Exercise instructions — Restate the full set of records exactly, without adding or dropping a word.

Stored items
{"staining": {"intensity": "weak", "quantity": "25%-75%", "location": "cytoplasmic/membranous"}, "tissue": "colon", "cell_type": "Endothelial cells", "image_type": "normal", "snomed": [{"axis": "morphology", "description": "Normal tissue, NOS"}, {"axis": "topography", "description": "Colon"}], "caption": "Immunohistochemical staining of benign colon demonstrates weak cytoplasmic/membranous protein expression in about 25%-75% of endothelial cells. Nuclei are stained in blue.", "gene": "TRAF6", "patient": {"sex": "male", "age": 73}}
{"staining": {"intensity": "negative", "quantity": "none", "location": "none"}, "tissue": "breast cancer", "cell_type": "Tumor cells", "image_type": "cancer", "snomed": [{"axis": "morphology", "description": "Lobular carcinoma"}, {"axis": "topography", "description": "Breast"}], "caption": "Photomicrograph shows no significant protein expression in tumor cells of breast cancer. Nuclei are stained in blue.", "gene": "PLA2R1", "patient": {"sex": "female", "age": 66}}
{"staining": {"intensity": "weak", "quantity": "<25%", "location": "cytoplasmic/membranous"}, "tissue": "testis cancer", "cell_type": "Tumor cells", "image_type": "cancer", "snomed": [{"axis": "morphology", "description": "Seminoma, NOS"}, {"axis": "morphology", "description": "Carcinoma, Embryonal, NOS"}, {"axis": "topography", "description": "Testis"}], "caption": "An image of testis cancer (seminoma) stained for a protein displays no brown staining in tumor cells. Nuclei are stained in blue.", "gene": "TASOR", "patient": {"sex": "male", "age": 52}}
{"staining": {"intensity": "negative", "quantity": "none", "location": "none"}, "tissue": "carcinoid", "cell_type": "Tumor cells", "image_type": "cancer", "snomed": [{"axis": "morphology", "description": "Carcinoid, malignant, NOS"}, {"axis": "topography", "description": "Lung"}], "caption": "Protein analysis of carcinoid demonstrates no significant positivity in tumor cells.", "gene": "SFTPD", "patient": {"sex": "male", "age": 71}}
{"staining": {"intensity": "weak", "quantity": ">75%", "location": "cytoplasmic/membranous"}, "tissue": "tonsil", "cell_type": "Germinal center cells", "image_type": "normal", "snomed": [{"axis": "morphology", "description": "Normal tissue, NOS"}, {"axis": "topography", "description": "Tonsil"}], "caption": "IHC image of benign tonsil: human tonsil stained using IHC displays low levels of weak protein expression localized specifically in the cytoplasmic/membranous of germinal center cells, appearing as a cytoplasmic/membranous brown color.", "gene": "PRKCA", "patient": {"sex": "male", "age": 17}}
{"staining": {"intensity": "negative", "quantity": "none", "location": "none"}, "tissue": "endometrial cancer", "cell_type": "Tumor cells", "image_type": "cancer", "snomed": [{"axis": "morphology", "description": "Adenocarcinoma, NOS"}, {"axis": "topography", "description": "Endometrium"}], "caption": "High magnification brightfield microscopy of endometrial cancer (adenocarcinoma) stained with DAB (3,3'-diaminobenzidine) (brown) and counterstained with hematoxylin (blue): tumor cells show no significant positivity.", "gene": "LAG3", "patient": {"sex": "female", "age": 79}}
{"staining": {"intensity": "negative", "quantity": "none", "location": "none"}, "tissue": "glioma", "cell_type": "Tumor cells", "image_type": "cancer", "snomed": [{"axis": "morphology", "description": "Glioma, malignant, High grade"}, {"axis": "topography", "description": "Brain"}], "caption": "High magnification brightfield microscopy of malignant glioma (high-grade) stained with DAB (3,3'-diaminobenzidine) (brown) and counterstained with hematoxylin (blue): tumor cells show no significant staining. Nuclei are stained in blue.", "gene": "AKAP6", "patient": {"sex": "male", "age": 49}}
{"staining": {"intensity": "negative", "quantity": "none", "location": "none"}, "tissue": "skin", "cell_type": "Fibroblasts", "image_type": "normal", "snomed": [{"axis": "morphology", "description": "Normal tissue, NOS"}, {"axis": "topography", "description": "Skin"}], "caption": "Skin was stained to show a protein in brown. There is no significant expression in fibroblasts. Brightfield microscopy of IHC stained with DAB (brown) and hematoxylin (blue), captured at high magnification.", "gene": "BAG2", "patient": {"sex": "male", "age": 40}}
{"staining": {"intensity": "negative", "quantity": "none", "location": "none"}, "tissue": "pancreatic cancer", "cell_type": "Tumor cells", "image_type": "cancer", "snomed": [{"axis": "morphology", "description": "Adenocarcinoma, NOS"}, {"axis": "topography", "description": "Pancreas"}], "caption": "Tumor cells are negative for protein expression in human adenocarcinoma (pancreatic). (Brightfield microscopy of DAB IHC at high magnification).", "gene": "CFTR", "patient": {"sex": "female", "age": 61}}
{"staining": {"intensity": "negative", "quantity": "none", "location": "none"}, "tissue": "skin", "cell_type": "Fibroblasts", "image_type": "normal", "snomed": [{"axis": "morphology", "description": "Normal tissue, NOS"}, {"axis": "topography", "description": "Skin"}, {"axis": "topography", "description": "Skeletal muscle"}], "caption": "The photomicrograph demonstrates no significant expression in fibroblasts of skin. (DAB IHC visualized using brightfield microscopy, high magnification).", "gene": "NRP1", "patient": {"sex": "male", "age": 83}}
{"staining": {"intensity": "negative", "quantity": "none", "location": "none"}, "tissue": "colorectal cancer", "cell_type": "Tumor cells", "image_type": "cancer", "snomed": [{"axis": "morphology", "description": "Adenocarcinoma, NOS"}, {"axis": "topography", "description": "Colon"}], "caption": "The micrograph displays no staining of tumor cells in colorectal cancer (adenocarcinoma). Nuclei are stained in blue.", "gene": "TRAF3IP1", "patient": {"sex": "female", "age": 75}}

Result —
{"staining": {"intensity": "weak", "quantity": "25%-75%", "location": "cytoplasmic/membranous"}, "tissue": "colon", "cell_type": "Endothelial cells", "image_type": "normal", "snomed": [{"axis": "morphology", "description": "Normal tissue, NOS"}, {"axis": "topography", "description": "Colon"}], "caption": "Immunohistochemical staining of benign colon demonstrates weak cytoplasmic/membranous protein expression in about 25%-75% of endothelial cells. Nuclei are stained in blue.", "gene": "TRAF6", "patient": {"sex": "male", "age": 73}}
{"staining": {"intensity": "negative", "quantity": "none", "location": "none"}, "tissue": "breast cancer", "cell_type": "Tumor cells", "image_type": "cancer", "snomed": [{"axis": "morphology", "description": "Lobular carcinoma"}, {"axis": "topography", "description": "Breast"}], "caption": "Photomicrograph shows no significant protein expression in tumor cells of breast cancer. Nuclei are stained in blue.", "gene": "PLA2R1", "patient": {"sex": "female", "age": 66}}
{"staining": {"intensity": "weak", "quantity": "<25%", "location": "cytoplasmic/membranous"}, "tissue": "testis cancer", "cell_type": "Tumor cells", "image_type": "cancer", "snomed": [{"axis": "morphology", "description": "Seminoma, NOS"}, {"axis": "morphology", "description": "Carcinoma, Embryonal, NOS"}, {"axis": "topography", "description": "Testis"}], "caption": "An image of testis cancer (seminoma) stained for a protein displays no brown staining in tumor cells. Nuclei are stained in blue.", "gene": "TASOR", "patient": {"sex": "male", "age": 52}}
{"staining": {"intensity": "negative", "quantity": "none", "location": "none"}, "tissue": "carcinoid", "cell_type": "Tumor cells", "image_type": "cancer", "snomed": [{"axis": "morphology", "description": "Carcinoid, malignant, NOS"}, {"axis": "topography", "description": "Lung"}], "caption": "Protein analysis of carcinoid demonstrates no significant positivity in tumor cells.", "gene": "SFTPD", "patient": {"sex": "male", "age": 71}}
{"staining": {"intensity": "weak", "quantity": ">75%", "location": "cytoplasmic/membranous"}, "tissue": "tonsil", "cell_type": "Germinal center cells", "image_type": "normal", "snomed": [{"axis": "morphology", "description": "Normal tissue, NOS"}, {"axis": "topography", "description": "Tonsil"}], "caption": "IHC image of benign tonsil: human tonsil stained using IHC displays low levels of weak protein expression localized specifically in the cytoplasmic/membranous of germinal center cells, appearing as a cytoplasmic/membranous brown color.", "gene": "PRKCA", "patient": {"sex": "male", "age": 17}}
{"staining": {"intensity": "negative", "quantity": "none", "location": "none"}, "tissue": "endometrial cancer", "cell_type": "Tumor cells", "image_type": "cancer", "snomed": [{"axis": "morphology", "description": "Adenocarcinoma, NOS"}, {"axis": "topography", "description": "Endometrium"}], "caption": "High magnification brightfield microscopy of endometrial cancer (adenocarcinoma) stained with DAB (3,3'-diaminobenzidine) (brown) and counterstained with hematoxylin (blue): tumor cells show no significant positivity.", "gene": "LAG3", "patient": {"sex": "female", "age": 79}}
{"staining": {"intensity": "negative", "quantity": "none", "location": "none"}, "tissue": "glioma", "cell_type": "Tumor cells", "image_type": "cancer", "snomed": [{"axis": "morphology", "description": "Glioma, malignant, High grade"}, {"axis": "topography", "description": "Brain"}], "caption": "High magnification brightfield microscopy of malignant glioma (high-grade) stained with DAB (3,3'-diaminobenzidine) (brown) and counterstained with hematoxylin (blue): tumor cells show no significant staining. Nuclei are stained in blue.", "gene": "AKAP6", "patient": {"sex": "male", "age": 49}}
{"staining": {"intensity": "negative", "quantity": "none", "location": "none"}, "tissue": "skin", "cell_type": "Fibroblasts", "image_type": "normal", "snomed": [{"axis": "morphology", "description": "Normal tissue, NOS"}, {"axis": "topography", "description": "Skin"}], "caption": "Skin was stained to show a protein in brown. There is no significant expression in fibroblasts. Brightfield microscopy of IHC stained with DAB (brown) and hematoxylin (blue), captured at high magnification.", "gene": "BAG2", "patient": {"sex": "male", "age": 40}}
{"staining": {"intensity": "negative", "quantity": "none", "location": "none"}, "tissue": "pancreatic cancer", "cell_type": "Tumor cells", "image_type": "cancer", "snomed": [{"axis": "morphology", "description": "Adenocarcinoma, NOS"}, {"axis": "topography", "description": "Pancreas"}], "caption": "Tumor cells are negative for protein expression in human adenocarcinoma (pancreatic). (Brightfield microscopy of DAB IHC at high magnification).", "gene": "CFTR", "patient": {"sex": "female", "age": 61}}
{"staining": {"intensity": "negative", "quantity": "none", "location": "none"}, "tissue": "skin", "cell_type": "Fibroblasts", "image_type": "normal", "snomed": [{"axis": "morphology", "description": "Normal tissue, NOS"}, {"axis": "topography", "description": "Skin"}, {"axis": "topography", "description": "Skeletal muscle"}], "caption": "The photomicrograph demonstrates no significant expression in fibroblasts of skin. (DAB IHC visualized using brightfield microscopy, high magnification).", "gene": "NRP1", "patient": {"sex": "male", "age": 83}}
{"staining": {"intensity": "negative", "quantity": "none", "location": "none"}, "tissue": "colorectal cancer", "cell_type": "Tumor cells", "image_type": "cancer", "snomed": [{"axis": "morphology", "description": "Adenocarcinoma, NOS"}, {"axis": "topography", "description": "Colon"}], "caption": "The micrograph displays no staining of tumor cells in colorectal cancer (adenocarcinoma). Nuclei are stained in blue.", "gene": "TRAF3IP1", "patient": {"sex": "female", "age": 75}}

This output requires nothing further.